CORREA - Não necessariamente. Creio que tem boas intenções, mas há um conjunto de países. Insisto que não é um problema bilateral, mas regional. Todos os países devem estar preocupados, inclusive o povo colombiano. O que Uribe quer agora? O que dirá ao povo colombiano? Que pode bombardear qualquer país com pretexto de guerrilheiros? Fica muito parecido com o Oriente Médio, lembra? É preciso cortar o mal pela raiz.

FOLHA - E as Farc, como ficam?

CORREA - Podemos argumentar que há conflito na Colômbia e que as Farc são um perigo para toda a região, para bombardear a Colômbia. Então, esse não é um problema emergente do Brasil, é de participação ativa de toda a América Latina. O governo colombiano é um perigo para a estabilidade de toda a região.

FOLHA - Qual a relação entre o ataque da Colômbia no Equador e a invasão dos EUA no Iraque?

CORREA - É a mesma lógica.
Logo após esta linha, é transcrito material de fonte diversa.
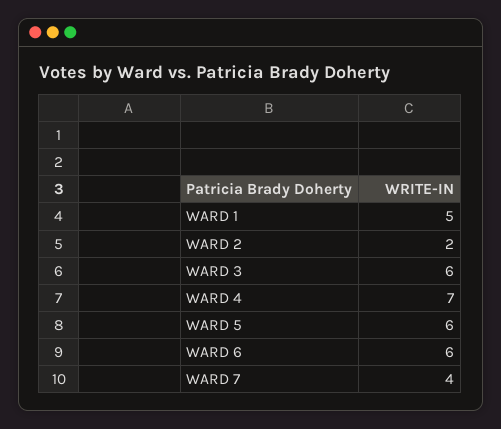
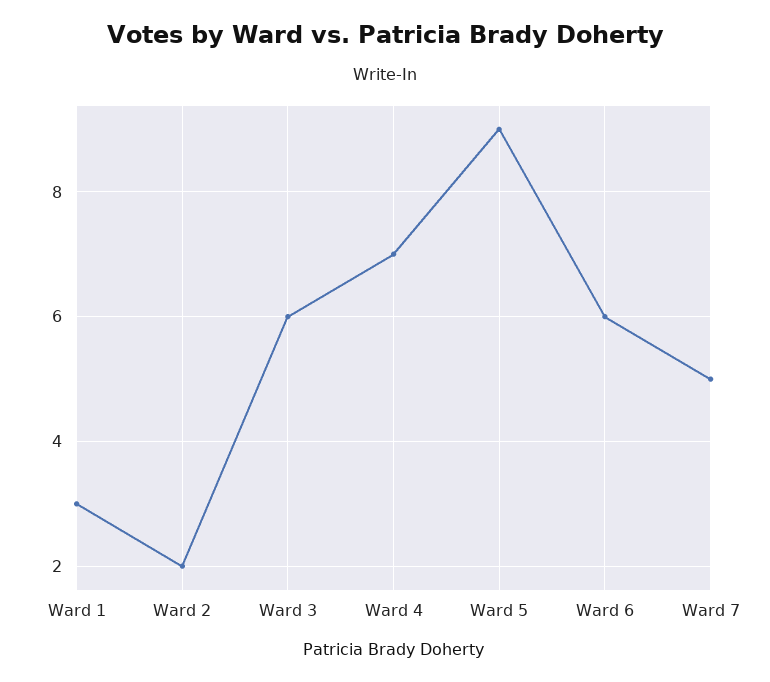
WARD 1: 5 -> 3
WARD 5: 6 -> 9
WARD 7: 4 -> 5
Os EUA bombardearam o Iraque sob o argumento de que teria armas de destruição massiva e que havia uma ditadura que protegia terroristas. Algumas coisas são similares com o que o Uribe vem fazendo.

FOLHA - Como o sr. vê o apoio tão explícito dos EUA ao Uribe?

CORREA - Insultante. E não só para nós como para para toda a América Latina.